Tim Armstrong's Secret Project Is To Turn AOL Into A Low-Cost Content Machine

A couple days ago at the Web 2.0 Summit, AOL CEO Tim Armstrong caused a little bit of a stir when he hinted that AOL is working on a “secret” technology project. When pressed for details on what exactly it is, he was vague. But after fishing around with our sources, we have a pretty good idea.

The secret project is a new content-management system (CMS) which will make it easier to produce and publish Web content across AOL’s sites and perhaps beyond. It will also help AOL scale up the number of contributors who write articles and produce videos for its numerous media sites well beyond the thousands who are working for it today.

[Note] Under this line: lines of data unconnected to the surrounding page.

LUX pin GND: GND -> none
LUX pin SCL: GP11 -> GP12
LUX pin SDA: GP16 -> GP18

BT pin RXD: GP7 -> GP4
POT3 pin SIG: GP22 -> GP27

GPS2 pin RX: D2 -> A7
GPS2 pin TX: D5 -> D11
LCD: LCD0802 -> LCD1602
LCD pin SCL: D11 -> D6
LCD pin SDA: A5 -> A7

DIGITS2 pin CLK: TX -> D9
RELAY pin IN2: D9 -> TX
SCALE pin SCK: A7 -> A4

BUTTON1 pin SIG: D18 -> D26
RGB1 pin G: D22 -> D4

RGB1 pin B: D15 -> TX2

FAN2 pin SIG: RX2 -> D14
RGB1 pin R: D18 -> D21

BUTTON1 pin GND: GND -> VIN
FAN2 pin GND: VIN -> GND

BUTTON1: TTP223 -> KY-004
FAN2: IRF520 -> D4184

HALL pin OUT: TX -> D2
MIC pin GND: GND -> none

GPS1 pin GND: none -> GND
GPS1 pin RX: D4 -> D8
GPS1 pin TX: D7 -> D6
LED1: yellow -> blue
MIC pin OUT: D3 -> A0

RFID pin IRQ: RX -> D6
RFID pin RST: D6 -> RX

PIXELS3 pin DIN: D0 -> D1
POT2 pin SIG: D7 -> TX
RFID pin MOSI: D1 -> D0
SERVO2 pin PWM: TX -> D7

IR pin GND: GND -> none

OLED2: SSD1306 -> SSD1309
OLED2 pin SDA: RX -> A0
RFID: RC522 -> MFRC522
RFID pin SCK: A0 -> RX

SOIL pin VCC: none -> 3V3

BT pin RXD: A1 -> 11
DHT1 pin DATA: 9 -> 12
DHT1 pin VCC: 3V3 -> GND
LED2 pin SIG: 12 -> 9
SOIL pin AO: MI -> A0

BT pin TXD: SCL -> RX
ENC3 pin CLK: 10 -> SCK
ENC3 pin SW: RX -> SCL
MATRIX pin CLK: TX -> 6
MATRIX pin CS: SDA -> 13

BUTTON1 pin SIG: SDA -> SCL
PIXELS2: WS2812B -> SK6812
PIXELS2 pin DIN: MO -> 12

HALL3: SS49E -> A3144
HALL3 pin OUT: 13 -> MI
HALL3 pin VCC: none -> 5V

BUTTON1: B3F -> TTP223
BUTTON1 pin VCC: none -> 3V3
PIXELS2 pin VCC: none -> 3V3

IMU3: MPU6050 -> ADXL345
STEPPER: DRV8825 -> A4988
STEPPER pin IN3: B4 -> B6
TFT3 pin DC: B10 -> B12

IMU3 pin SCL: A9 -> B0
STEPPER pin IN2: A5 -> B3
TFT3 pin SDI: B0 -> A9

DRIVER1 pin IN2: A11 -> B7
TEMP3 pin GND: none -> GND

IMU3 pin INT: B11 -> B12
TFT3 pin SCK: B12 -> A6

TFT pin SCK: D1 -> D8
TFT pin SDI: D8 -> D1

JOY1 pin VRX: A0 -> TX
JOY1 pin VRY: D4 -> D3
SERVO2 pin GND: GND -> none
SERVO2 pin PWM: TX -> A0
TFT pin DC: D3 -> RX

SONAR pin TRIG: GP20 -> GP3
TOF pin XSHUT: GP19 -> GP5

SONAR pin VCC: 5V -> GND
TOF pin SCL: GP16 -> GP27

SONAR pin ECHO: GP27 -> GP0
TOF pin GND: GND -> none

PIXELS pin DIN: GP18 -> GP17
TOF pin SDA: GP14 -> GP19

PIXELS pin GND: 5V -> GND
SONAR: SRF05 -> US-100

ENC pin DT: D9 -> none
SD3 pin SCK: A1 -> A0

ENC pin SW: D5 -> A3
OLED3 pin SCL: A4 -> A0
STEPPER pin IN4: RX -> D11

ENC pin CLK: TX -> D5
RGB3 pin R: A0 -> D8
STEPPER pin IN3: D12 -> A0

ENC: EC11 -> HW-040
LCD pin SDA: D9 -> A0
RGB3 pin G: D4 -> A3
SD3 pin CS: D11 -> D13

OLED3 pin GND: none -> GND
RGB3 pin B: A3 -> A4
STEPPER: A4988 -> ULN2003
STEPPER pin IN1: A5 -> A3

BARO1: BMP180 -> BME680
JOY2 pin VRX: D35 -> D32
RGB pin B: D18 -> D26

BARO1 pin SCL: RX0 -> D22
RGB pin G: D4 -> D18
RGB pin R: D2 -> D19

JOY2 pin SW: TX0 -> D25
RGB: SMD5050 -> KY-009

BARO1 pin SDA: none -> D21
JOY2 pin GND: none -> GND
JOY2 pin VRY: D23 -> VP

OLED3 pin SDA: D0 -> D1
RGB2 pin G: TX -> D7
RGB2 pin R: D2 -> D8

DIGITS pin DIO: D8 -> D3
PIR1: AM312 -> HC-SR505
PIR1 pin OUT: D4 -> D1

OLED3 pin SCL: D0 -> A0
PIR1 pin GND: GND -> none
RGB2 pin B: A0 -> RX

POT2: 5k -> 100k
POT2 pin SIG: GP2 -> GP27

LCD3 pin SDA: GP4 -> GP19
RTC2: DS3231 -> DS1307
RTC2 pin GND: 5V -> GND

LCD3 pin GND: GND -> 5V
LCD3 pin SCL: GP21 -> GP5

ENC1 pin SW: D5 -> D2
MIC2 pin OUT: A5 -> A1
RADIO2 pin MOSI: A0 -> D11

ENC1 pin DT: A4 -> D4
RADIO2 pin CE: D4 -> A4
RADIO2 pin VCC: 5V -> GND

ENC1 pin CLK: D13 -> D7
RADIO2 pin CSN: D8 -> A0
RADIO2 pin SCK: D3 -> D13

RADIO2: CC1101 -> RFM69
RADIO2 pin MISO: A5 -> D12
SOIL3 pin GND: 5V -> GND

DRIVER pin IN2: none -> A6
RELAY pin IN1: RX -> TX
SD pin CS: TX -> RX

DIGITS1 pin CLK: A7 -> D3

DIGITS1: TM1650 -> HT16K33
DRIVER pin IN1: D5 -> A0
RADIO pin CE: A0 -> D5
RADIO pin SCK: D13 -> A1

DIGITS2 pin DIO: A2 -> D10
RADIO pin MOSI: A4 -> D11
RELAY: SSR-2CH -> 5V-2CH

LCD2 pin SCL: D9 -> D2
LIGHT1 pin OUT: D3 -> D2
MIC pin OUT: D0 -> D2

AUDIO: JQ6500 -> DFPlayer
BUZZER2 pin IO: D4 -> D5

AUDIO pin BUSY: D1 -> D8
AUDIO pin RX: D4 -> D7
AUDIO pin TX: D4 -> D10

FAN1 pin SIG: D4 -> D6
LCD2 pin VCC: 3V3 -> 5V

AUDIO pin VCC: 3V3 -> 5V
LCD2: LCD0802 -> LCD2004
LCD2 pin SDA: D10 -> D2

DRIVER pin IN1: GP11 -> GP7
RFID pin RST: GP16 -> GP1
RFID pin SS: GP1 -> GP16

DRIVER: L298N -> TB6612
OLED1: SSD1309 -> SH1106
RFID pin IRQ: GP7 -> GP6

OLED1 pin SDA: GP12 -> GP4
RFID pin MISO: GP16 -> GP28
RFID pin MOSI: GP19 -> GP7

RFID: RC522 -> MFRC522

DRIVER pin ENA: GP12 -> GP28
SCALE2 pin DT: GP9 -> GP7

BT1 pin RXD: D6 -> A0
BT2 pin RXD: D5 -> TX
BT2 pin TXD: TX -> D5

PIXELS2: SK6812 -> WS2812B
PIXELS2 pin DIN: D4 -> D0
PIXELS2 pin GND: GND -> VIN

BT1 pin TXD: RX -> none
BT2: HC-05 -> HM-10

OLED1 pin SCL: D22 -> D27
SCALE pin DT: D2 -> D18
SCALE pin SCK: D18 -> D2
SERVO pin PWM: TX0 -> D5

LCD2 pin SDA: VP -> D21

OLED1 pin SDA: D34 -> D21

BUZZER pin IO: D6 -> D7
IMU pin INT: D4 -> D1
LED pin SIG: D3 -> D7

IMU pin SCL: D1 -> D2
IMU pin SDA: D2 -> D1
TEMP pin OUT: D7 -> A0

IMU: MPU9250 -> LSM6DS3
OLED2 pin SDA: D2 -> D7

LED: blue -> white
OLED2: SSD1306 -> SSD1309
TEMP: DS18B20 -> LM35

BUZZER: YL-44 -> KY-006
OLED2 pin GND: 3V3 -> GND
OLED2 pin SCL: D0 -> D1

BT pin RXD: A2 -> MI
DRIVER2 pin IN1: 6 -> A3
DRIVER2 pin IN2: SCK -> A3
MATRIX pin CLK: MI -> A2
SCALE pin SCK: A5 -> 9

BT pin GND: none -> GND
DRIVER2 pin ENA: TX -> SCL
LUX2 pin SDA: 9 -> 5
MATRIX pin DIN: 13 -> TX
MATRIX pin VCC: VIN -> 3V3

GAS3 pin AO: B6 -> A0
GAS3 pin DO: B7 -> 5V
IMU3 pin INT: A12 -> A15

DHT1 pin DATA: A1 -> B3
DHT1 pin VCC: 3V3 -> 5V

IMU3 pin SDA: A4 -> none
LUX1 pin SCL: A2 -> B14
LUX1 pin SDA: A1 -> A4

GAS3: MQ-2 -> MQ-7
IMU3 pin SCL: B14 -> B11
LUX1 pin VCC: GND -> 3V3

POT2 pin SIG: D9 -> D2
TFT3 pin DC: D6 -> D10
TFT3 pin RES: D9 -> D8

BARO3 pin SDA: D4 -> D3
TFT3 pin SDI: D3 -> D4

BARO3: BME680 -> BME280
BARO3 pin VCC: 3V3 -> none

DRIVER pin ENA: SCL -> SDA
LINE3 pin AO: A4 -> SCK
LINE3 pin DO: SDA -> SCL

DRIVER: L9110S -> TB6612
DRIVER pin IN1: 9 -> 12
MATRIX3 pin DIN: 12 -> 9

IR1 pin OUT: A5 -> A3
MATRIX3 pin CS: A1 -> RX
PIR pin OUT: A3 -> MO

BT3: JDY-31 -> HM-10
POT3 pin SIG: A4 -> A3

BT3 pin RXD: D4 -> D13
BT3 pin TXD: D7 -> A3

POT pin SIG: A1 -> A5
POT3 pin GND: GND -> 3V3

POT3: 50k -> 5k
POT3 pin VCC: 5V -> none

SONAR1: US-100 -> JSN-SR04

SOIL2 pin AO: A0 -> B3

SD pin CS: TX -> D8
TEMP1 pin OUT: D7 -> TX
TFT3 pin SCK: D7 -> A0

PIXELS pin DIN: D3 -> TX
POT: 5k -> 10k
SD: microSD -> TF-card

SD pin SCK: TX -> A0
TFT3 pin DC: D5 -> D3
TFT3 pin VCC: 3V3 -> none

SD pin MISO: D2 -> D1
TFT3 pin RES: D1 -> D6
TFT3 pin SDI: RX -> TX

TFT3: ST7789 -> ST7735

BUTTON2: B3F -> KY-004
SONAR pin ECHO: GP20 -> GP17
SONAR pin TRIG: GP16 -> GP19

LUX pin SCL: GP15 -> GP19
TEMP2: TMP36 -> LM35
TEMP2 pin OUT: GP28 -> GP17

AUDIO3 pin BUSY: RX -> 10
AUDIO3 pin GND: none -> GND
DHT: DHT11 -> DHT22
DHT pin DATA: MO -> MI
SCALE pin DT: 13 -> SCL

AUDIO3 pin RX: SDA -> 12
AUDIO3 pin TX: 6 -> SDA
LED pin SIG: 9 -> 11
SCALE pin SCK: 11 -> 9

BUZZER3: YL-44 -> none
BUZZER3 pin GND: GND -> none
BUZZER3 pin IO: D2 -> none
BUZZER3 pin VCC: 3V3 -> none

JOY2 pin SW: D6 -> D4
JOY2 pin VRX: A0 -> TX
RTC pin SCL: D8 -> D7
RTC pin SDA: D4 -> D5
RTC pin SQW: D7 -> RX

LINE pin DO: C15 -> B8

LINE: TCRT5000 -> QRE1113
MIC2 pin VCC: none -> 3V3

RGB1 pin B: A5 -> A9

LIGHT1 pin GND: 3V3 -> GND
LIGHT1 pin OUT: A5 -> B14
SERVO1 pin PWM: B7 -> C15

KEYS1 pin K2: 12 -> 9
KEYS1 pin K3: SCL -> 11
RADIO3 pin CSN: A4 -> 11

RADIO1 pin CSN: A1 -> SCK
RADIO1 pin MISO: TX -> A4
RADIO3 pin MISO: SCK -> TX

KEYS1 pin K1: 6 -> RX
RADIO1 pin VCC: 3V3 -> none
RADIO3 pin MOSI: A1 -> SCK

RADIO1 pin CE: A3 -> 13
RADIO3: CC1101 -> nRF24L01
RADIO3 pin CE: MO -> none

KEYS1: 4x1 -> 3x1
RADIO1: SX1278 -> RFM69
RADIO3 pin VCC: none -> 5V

During the on-stage interview at Web 2.0, this is what Armstrong said:

TA: We have some secret sauce that I can’t announce. But we’ve been working on something for 3 months that’s a big tech shift. I can talk about it later.

JB: Wait, tell me more. What tech?

TA: It’s a broader platform with more information about content, and around content. I can’t give you a better answer. We’ve gone from 500 journalists to over 3,000. We’re going to keep growing. Our content is 80% our own, we’re going to keep going. It’s all about taking content management serious. There’s an opportunity there.

Armstrong’s maniacal focus right now is on increasing the amount of content AOL spews out. In addition to its main Website, AOL operates more than 75 independent topic-specific sites and blogs in its MediaGlow business run by Bill Wilson. All told, AOL already employs a growing staff of journalists (3,000 to date).

The new CMS system will allow AOL to accelerate along that path, and bring in even more writers from the outside. Built into the system is a way to include content from freelance writers and pay them based on the views and ads shown on the pages they write. It’s like a fancy blogging platform with all sorts of tracking and ad-monetization built in.

Demand Media has something like this called Demand Studios which is paying out $17 million a year to writers, editors, and video producers. In addition to furnishing Demand Media’s sites with content, Demand Studios also farms out articles and videos to other sites. AOL could do the same thing and provide the ads as well.

In addition to the content coming in from thousands, or even tens of thousands, of lowly-paid contributors, the CMS system might also be able to automatically generate related content on the fly. AOL is already experimenting with lightly-curated, automated topic pages on Love.com, which uses technology from its Relegence acquisition.

What isn’t clear is whether AOL is building an entirely new CMS system from scratch, or integrating technologies from past acquisitions. All of AOL’s blogs (Engadget, TMZ, Autoblog) already run on the Blogsmith CMS that came with its Weblogs, Inc acquisition. The new CMS might very well be based on Blogsmith or at least be built by the same engineers. AOL’s non-blog sites run on a relatively new CMS called Dynapub. It would make sense to have one CMS for everything. Then there’s the contextual feeds from Relegence. And blog-link generator Sphere, now known as Surphace, may also play a role. Put them all together, and you’ve got cheap content galore.